Николай прошептал молитву, и они приступили к еде. Цыганка тоже кушала, с любопытством наблюдая, как едят бородатые молодые мужики. Они, ловко орудуя острыми ножами, резали мясо на небольшие кусочки и отправляли их в рот, тщательно пережевывая, глотали, заедали брусникой, отправляя ее следом пригоршнями.
– Вкусно вы едите, – сказала цыганка с улыбкой. – Давно не видела, как вот так вкусно едят, благодарю, что угостили.
Николай подкладывал ей, и она, принимая, благодарно улыбалась ему.
Когда все были сыты, цыганка еще раз поблагодарила и вдруг спросила:
– Так по какому делу вы приехали, ни разу здесь вас не видела. Говорите, я могу помочь.
Николай внимательно взглянул в глаза этой старой женщины. Она молча, не мигая выдержала его прямой взгляд.
– Не опасайся, говори, в чем трудности у вас, я правда помогу, я всех и все здесь знаю, и меня знают. Понравились вы мне, добрые вы люди, вижу, старой веры держитесь. Помогу, говорите.
Ее слова и открытый взгляд убедили Николая, что она говорит правду.
– Намыли мы в тайге песка золотого, а нам деньги нужны, лес купить для домов, строиться надо, скотом в хозяйстве обзаводиться. Не знаем, куда обратиться. Можешь помочь в этом?
Цыганка на мгновение закрыла глаза, задумавшись.
– И сколько у вас золотого песка?
– Почти пять килограмм, – ответил Николай.
– Что, с собой? – как-то с опаской спросила цыганка.
– Нет, не с собой, но если договоримся, через три дня привезем. Так что, поможешь?
– Помогу, – ответила женщина и, не вставая с саней, на секунду подняла руку.
Откуда ни возьмись, к саням сразу подошел молодой цыган, одетый по-городскому. Он что-то тихо спросил по-цыгански и, услышав ответ, слегка поклонившись, быстро ушел, затерявшись в толпе.
Цыганка повернулась к Николаю и, глядя ему в глаза, улыбнувшись, сказала:
– Все у тебя заберем, и по хорошей цене, не думай, не обманем. Подождать придется, пока нужного человека разыщут, а пока дай мне свою руку, посмотреть хочу все же, что за судьба у тебя.
Николай протянул ей руку. Она взяла ее и, раскрыв, вгляделась в линии, четко и ровно пересекавшие его ладонь. Несколько минут она молча рассматривала и так, и эдак, сгибая его пальцы, потом отложила его руку, закрыла глаза и некоторое время молчала.

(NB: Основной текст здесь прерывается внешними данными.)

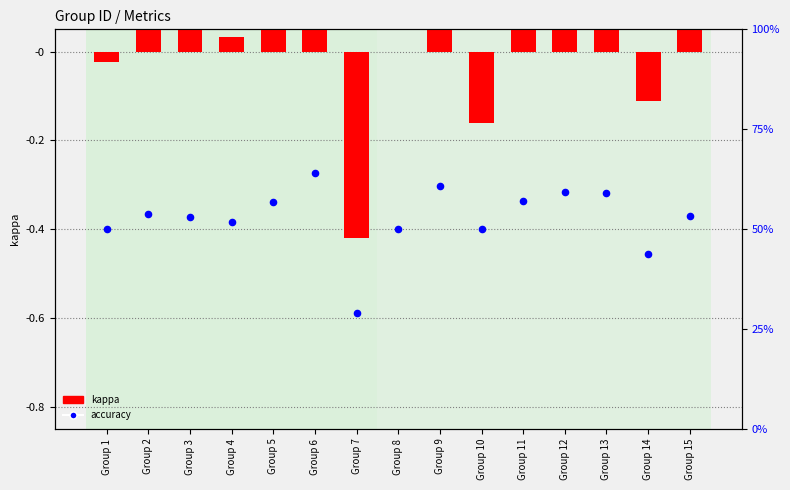

Which series has the widest spread of Y values?

kappa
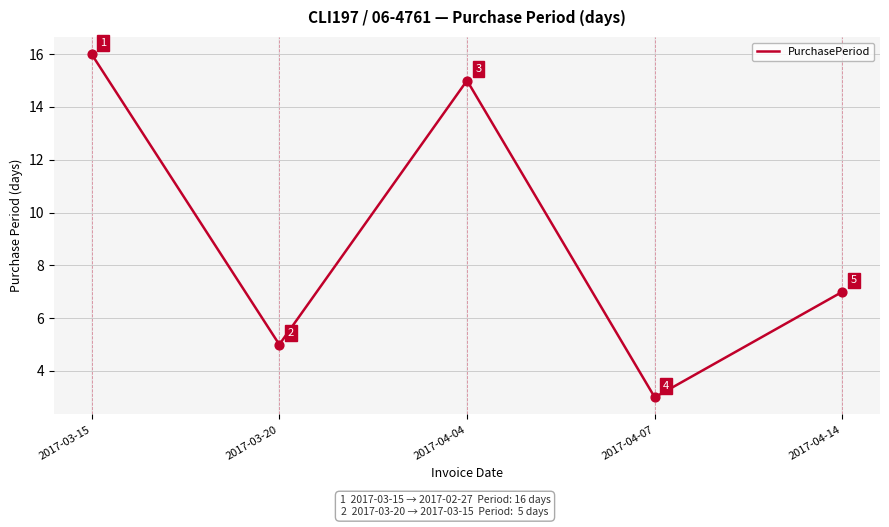

Which has a higher value, 2017-04-04 or 2017-04-14?

2017-04-04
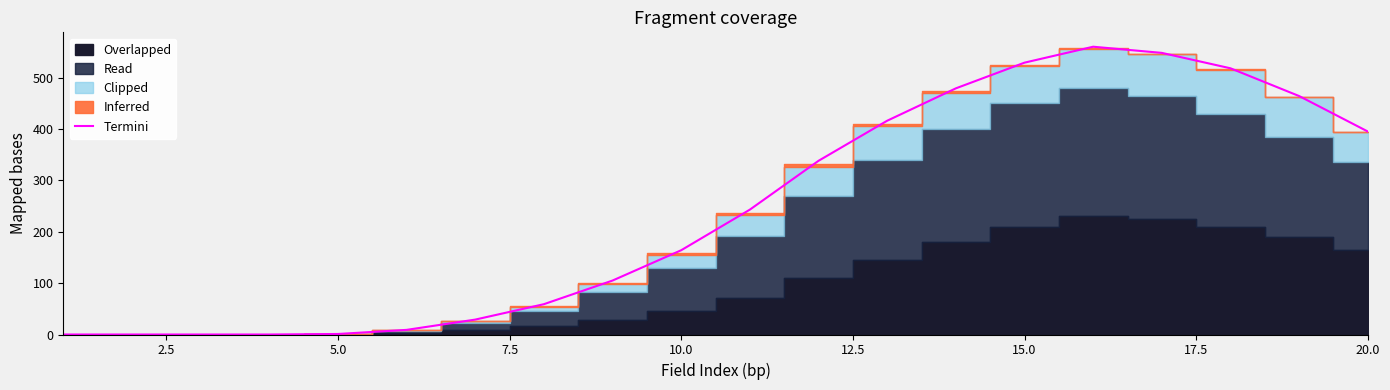

The value of Termini at 15.0 is 529. True or false?

True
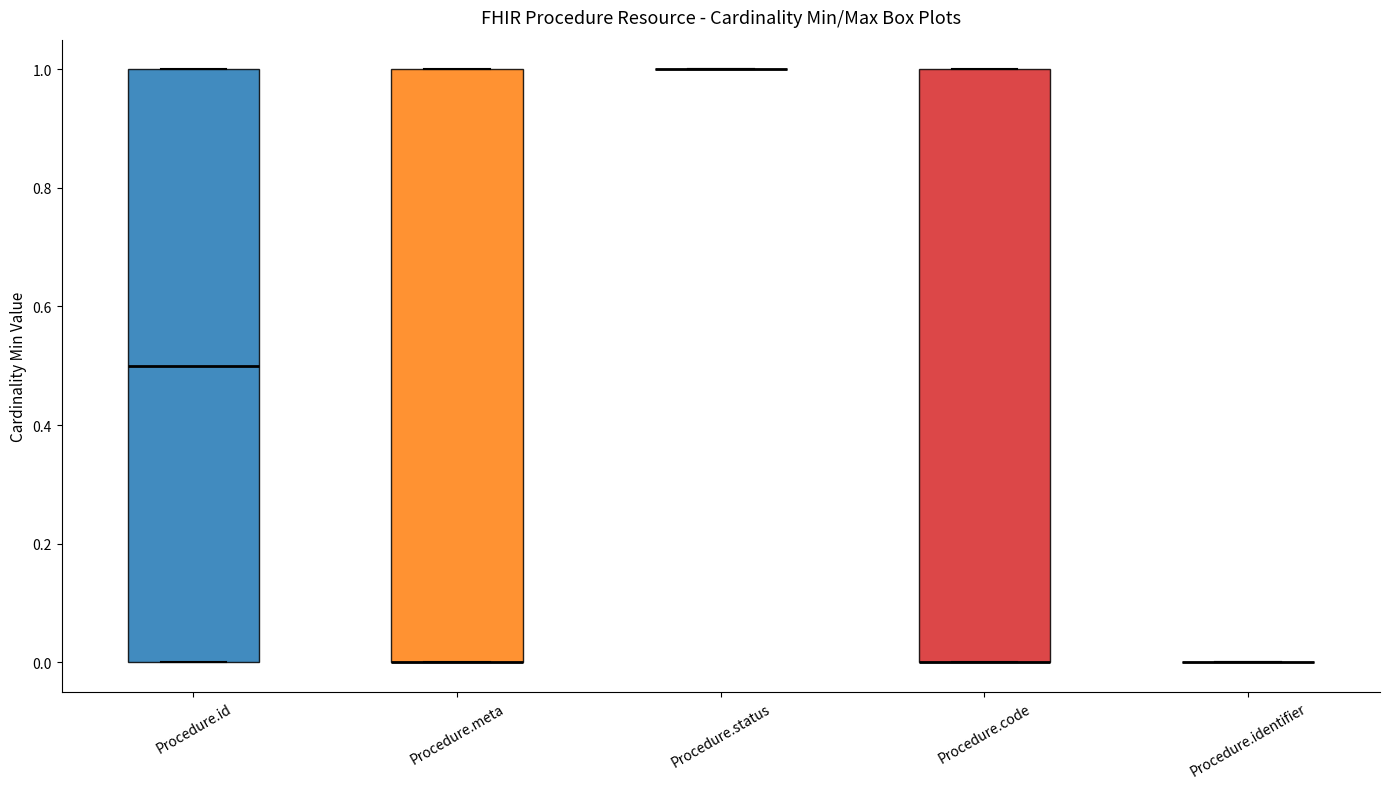

Reading left to right, read every box against the y-axis: the position of its median line, the range the box covers, and the ends of its whiskers. The values are not printed on the chart, so give them approximately, as read against the axis.

Procedure.id: median 0.5, box 0.0 to 1.0, whiskers 0.0 to 1.0
Procedure.meta: median 0.0 (drawn on the box's lower edge), box 0.0 to 1.0, whiskers 0.0 to 1.0
Procedure.status: box collapsed to a line at 1.0, whiskers 1.0 to 1.0
Procedure.code: median 0.0 (drawn on the box's lower edge), box 0.0 to 1.0, whiskers 0.0 to 1.0
Procedure.identifier: box collapsed to a line at 0.0, whiskers 0.0 to 0.0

– Да, сынок, – вдруг как-то ласково сказала она. – Давно я такого не видела. Молодой ты еще совсем, а свет белый, вижу, сполна посмотрел. И кровь, и слезы сердце твое помнит. Убивал ты, но безгрешен перед Богом, чиста твоя душа, но тяжесть на ней есть. Что-то тяготит твою жизнь, беды привлекая. Не могу понять что, но какая-то темная сила с тобой неразлучна. От нее все напасти. Подумай, что бы это могло быть?

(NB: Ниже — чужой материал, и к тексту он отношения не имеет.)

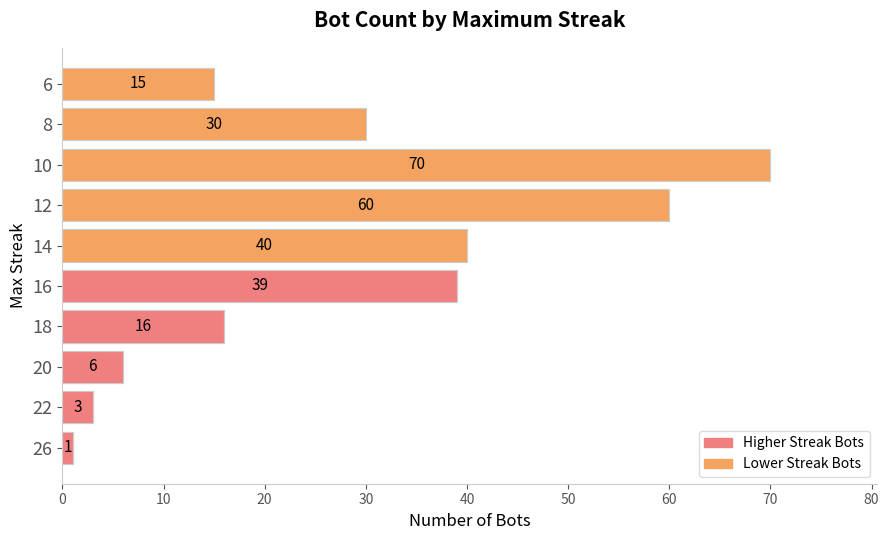

How many bars are there in total?

10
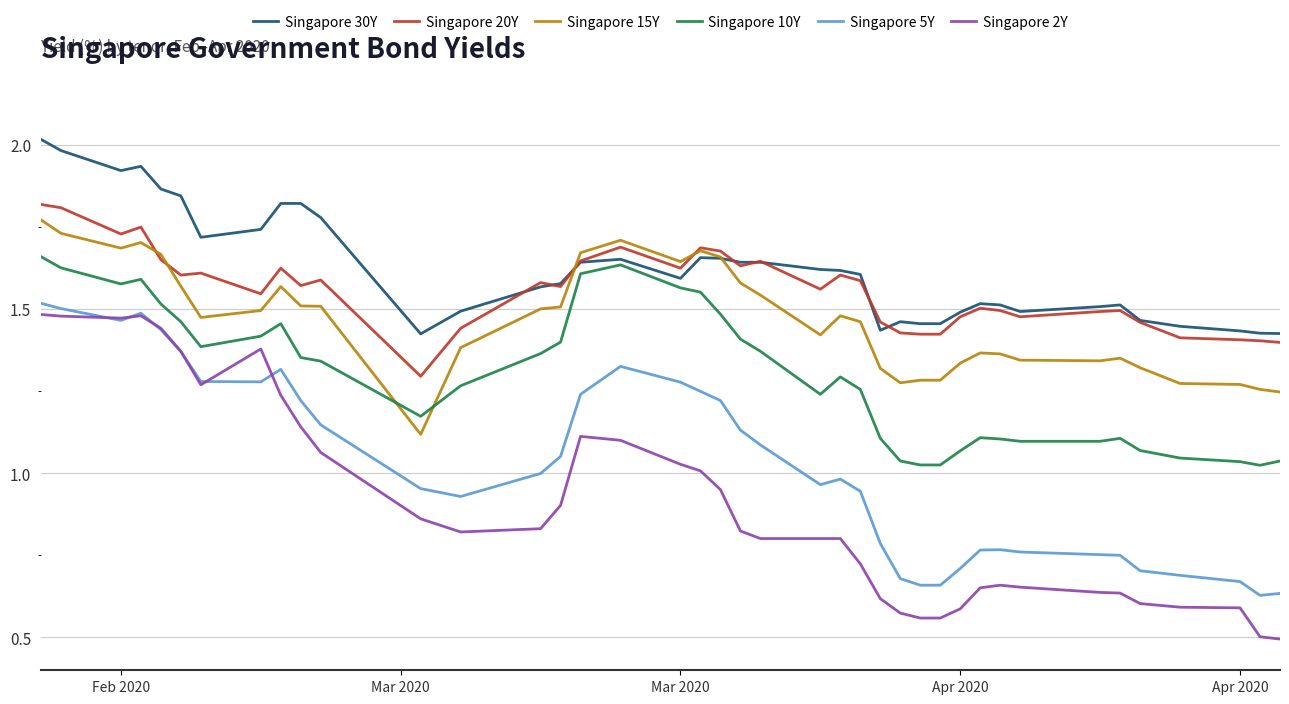

True or false: Singapore 5Y and Singapore 15Y cross at least once.

False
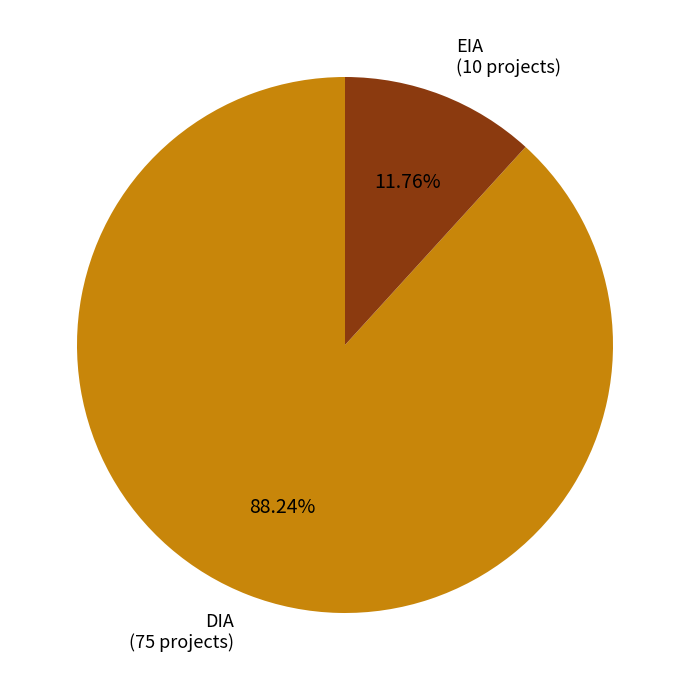

Count the number of slices in the pie.

2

Степан в это время решил прогуляться, размять ноги, и Николай с цыгакой был наедине.
Он, услышав сказанное, задумался. Но, не найдя ответа, признался:
– Не знаю, стараюсь жить честно, а бед действительно на мою голову немало выпало.
– Жить долго будешь в любви и согласии, детей будет много и внуков увидишь своих. Доволен будешь жизнью своей, здоровым и умрешь, без тягостей и мук смертных, – продолжила цыганка, поглядывая в задумчивые глаза Николая.

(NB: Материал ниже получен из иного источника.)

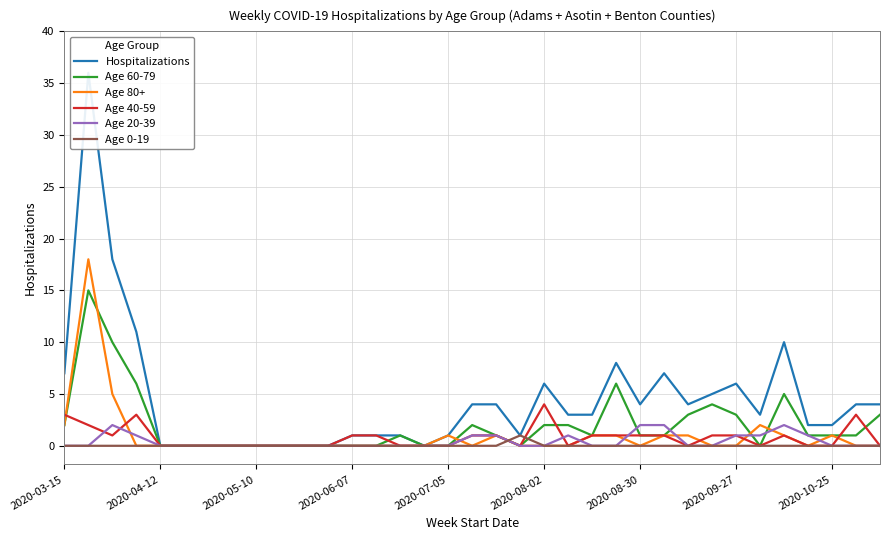

Where is the first local minimum for Hospitalizations?

15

Когда она замолчала, Николай спросил:
– Послушайте, а вот такое золото можно будет тоже вам продать? – и, вытащив из кармана, развернул небольшой кисет и вынул из него четыре царских червонца.
Он протянул их цыганке. Тут произошло неожиданное. Цыганка как-то сразу сжалась и быстро отодвинулась от Николая. Он, от неожиданности, быстро закрыл ладонь, на которой тускло поблескивали золотые монеты.